**WHAT NEEDS TO BE DONE:** Write the next part of the text about Airport High School in West Columbia, South Carolina, picking up after its final sentence on feeder schools.

**SELECTED PASSAGE:**

● ● ● ● ●

Airport High School in West Columbia, South Carolina, United States, is a public high school offering education for grades 9 – 12, serving the communities of West Columbia, Cayce, South Congaree, Pine Ridge, and parts of Gaston. A part of Lexington County School District 2, it derives its name from its location next to (CAE) Columbia Metropolitan Airport. Sports teams are known as the Eagles. The main athletic rival is the Brookland-Cayce High School Bearcats.

Structure
Airport HS has a student body of around 1,400. Airport HS has a student: teacher ratio of 31:1 in core subjects.  The current principal is Matt Schilit, alongside assistant principals Julie Miller, Cheryl Talton, and Chris Pumphrey .

Class breakdown is as follows:

9th –  566
10th – 484
11th – 441
12th – 454

Feeder schools
Elementary and middle schools that feed into Airport High School are Congaree Elementary School, Springdale Elementary School, Herbert A. Wood Elementary School, R.H. Fulmer Middle School, and Pine Ridge Middle School.

● ● ● ● ●

**SUPPLIED RECORDS:**
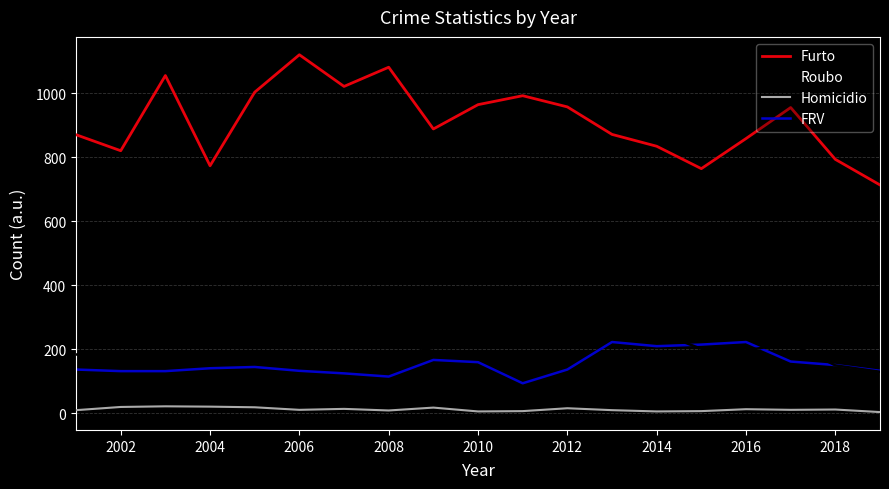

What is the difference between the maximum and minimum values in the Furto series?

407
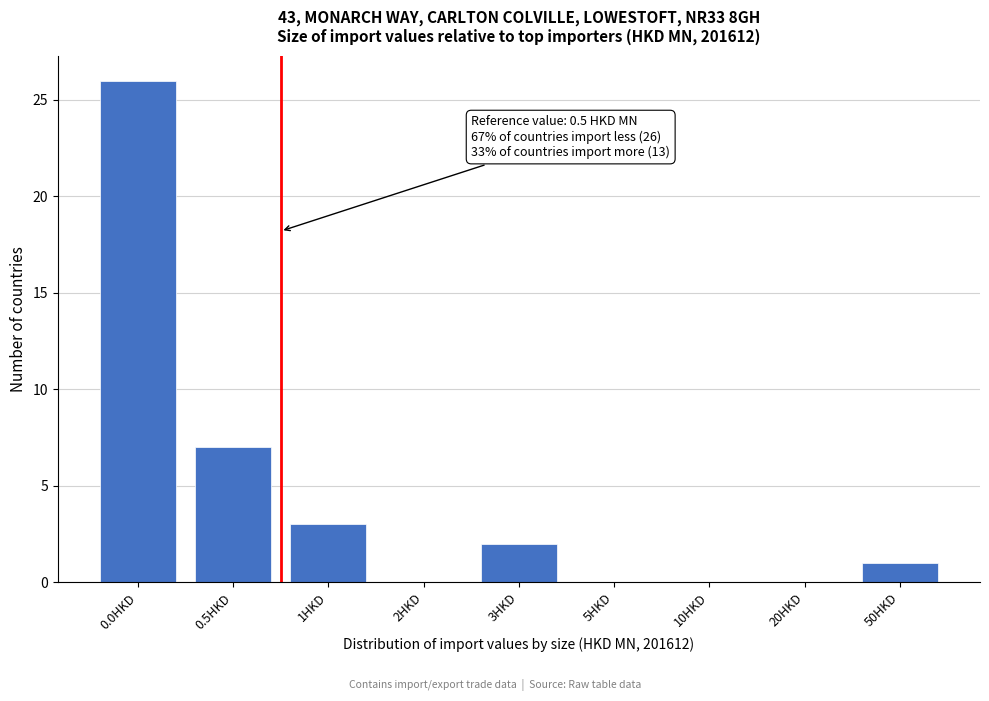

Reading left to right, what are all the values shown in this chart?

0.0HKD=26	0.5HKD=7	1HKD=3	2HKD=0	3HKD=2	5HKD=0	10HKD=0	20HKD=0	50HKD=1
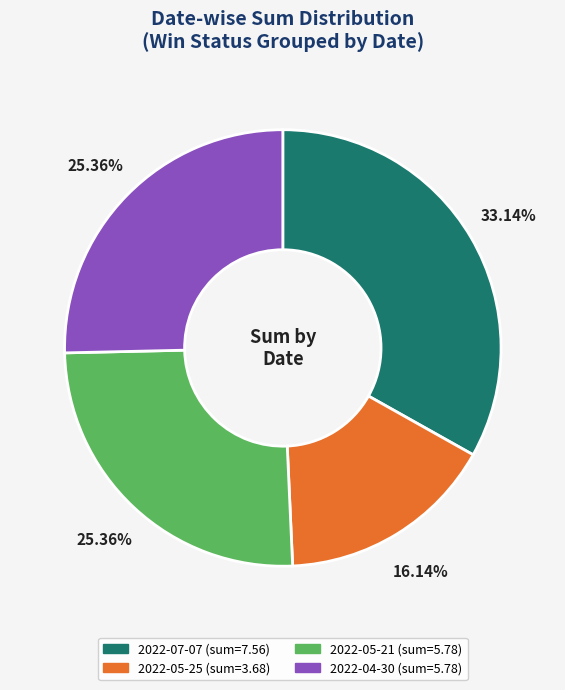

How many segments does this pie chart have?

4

● ● ● ● ●

**RESPONSE:**
JROTC Drill Team

Airport's Golden Talon Drill Team is a drill team that consistently finishes as the top drill team in South Carolina, and in the top 10 drill teams in the nation.

Notable alumni
Larry Francis Lebby – Artist who has served on the board of the South Carolina Nation Diabetic Association, the South Carolina Arts Commission, and the Governor's Task Force for the Arts. His work has been displayed throughout the United States in places such as the White House, the Smithsonian Institution, the United Nations and the United States Senate. In 1989, his work was displayed at the Vatican in Rome.
Duce Staley – Former NFL player and current assistant head coach for the Detroit Lions
Jim Stuckey – former NFL football player and a member of the Super Bowl XVI and XIX Champion San Francisco 49ers.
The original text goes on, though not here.